If you want a prime example of why we hammer at you to read your policy before you accept it, take a look at Nunn, et al. v. Massachusetts Casualty Insurance Company, 2014 WL 684980 (2nd Cir. 2014). Although the plaintiffs, both NBA basketball referees, didn’t read their policies, the court gave them a shot at prevailing because they didn’t get the coverage they were clearly led to believe they were getting.
This opportunity was given them because of the peculiar circumstances under which they had bought their policies. The ordinary insurance policy sales pitch is nothing like the one in this case. Without this peculiar situation, Mr. Nunn and Mr. Vaden would have been out of luck.
The usual insurance policy sale is a confidential matter with the salesman and the prospect dealing one on one. There are typically no witnesses to the sales pitch. In Nunn, the salesman made his pitch at a union meeting of NBA many basketball referees at which he clearly stated several times that the supplemental policy he was selling changed the “own occupation” limit on benefits from “10 years” to “age 65”. This meant that so long as the policyholder was unable to perform the duties of an NBA referee (commonly called “own occupation” coverage) within the time frame, benefits would continue..
The actual policy delivered to the insureds clearly stated that after 60 months of “own occupation” benefits payments, benefits would continue only if the insured were unable to perform the material duties of any gainful occupation for which he is suited (commonly called “any occupation” coverage). Since both plaintiffs were then employed, the insurance company refused further benefits.

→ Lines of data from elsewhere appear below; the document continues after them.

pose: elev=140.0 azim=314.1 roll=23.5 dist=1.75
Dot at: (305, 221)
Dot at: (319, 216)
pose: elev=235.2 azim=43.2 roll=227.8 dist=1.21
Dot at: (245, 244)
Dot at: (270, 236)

It took an experienced disability insurance attorney to even recognize that the almost infallible rule about the policy language being the law of the case had a chink in its armor.

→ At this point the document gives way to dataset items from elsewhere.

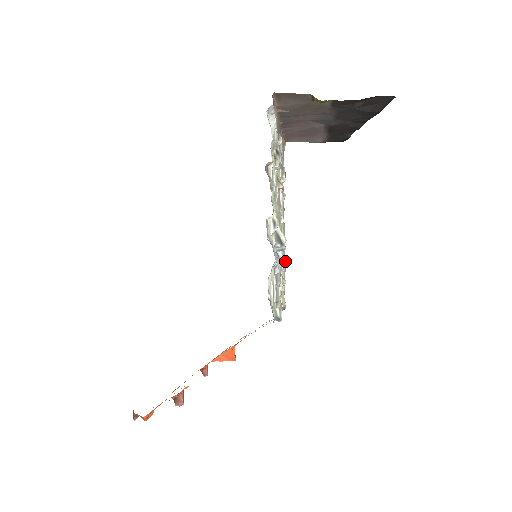
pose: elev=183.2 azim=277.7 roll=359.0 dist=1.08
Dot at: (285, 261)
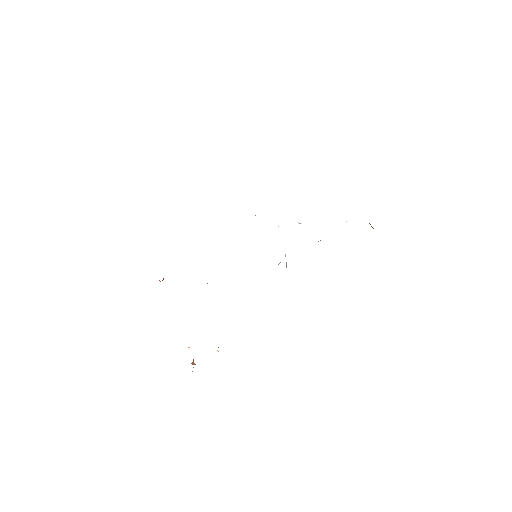
Dot at: occluded
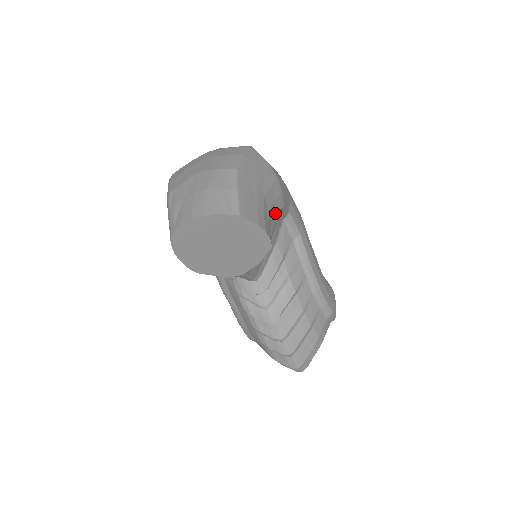
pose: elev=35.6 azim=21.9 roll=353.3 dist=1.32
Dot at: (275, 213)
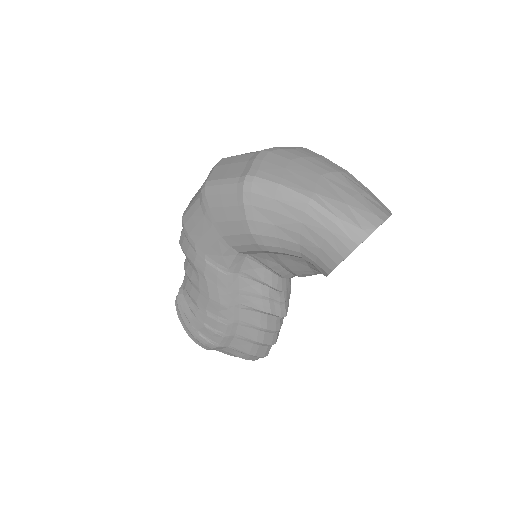
Dot at: occluded
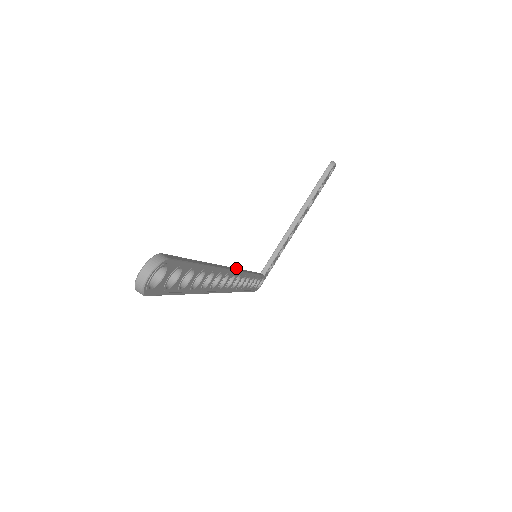
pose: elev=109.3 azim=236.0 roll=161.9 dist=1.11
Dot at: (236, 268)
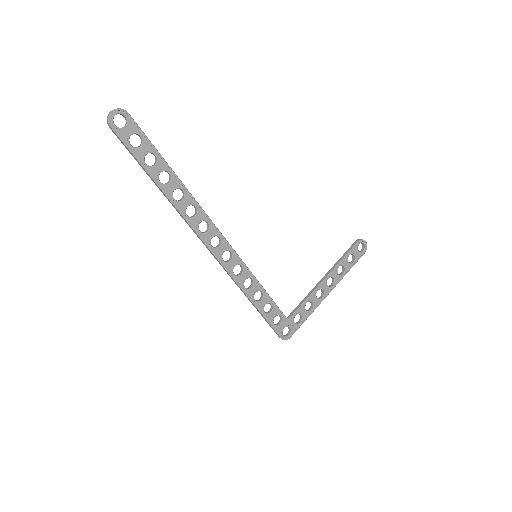
Dot at: (228, 243)
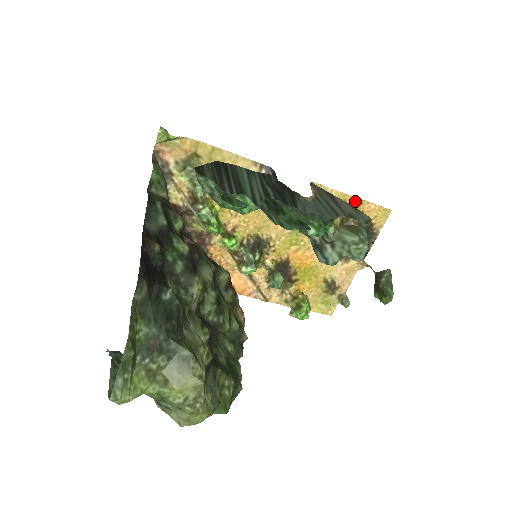
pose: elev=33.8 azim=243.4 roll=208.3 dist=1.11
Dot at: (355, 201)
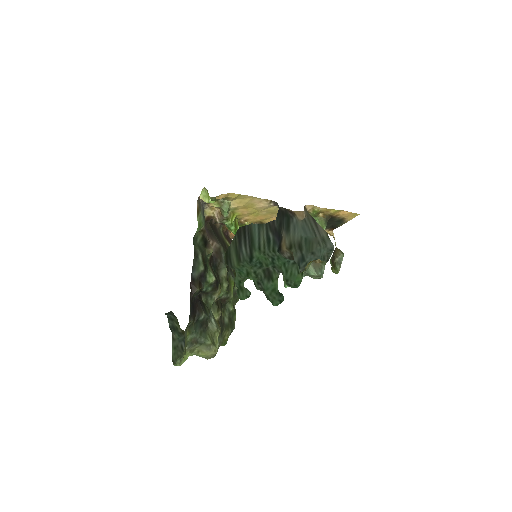
Dot at: (334, 211)
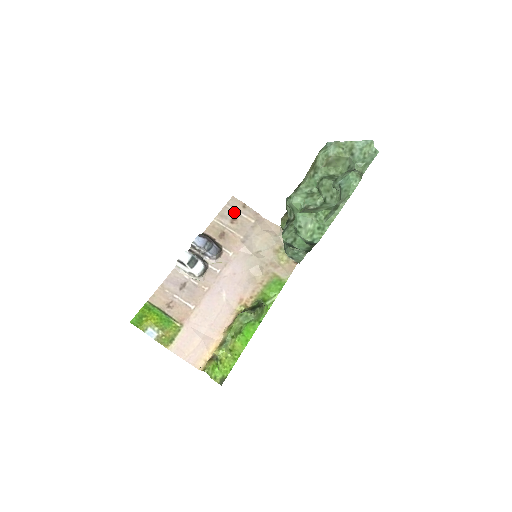
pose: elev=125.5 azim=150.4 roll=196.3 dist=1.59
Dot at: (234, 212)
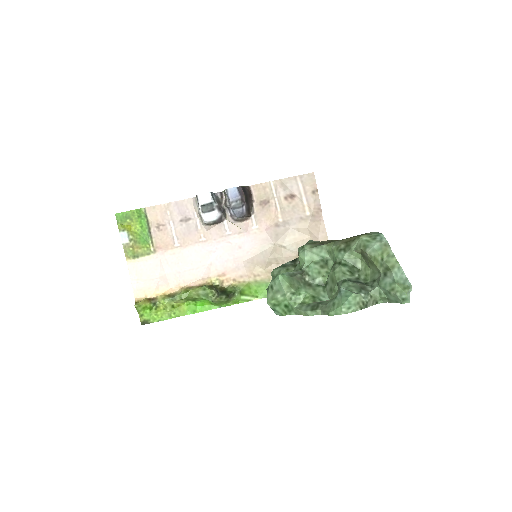
Dot at: (298, 189)
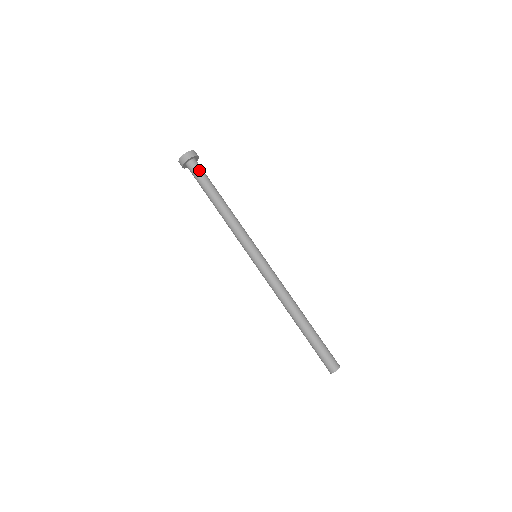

Because of the irrefutable statements of the salesperson (a lot of people heard him) that benefit payments would continue until age 65, the Court held that under Pennsylvania law, Nunn and Vader had “reasonable expectations” that payments would continue and ordered further proceedings.
Would the salesperson’s pitch have been irrefutable if the pitch had been made one on one? If there was the slightest doubt raised about this issue, Nunn and Vader wouldn’t have stood a chance. The policy language would be the law of the case and the plaintiffs would have been tossed out of court.
Protect yourself. Read and understand your policy before you buy it.
Don’t give your insurance company a chance to “bad-bounce” your benefits.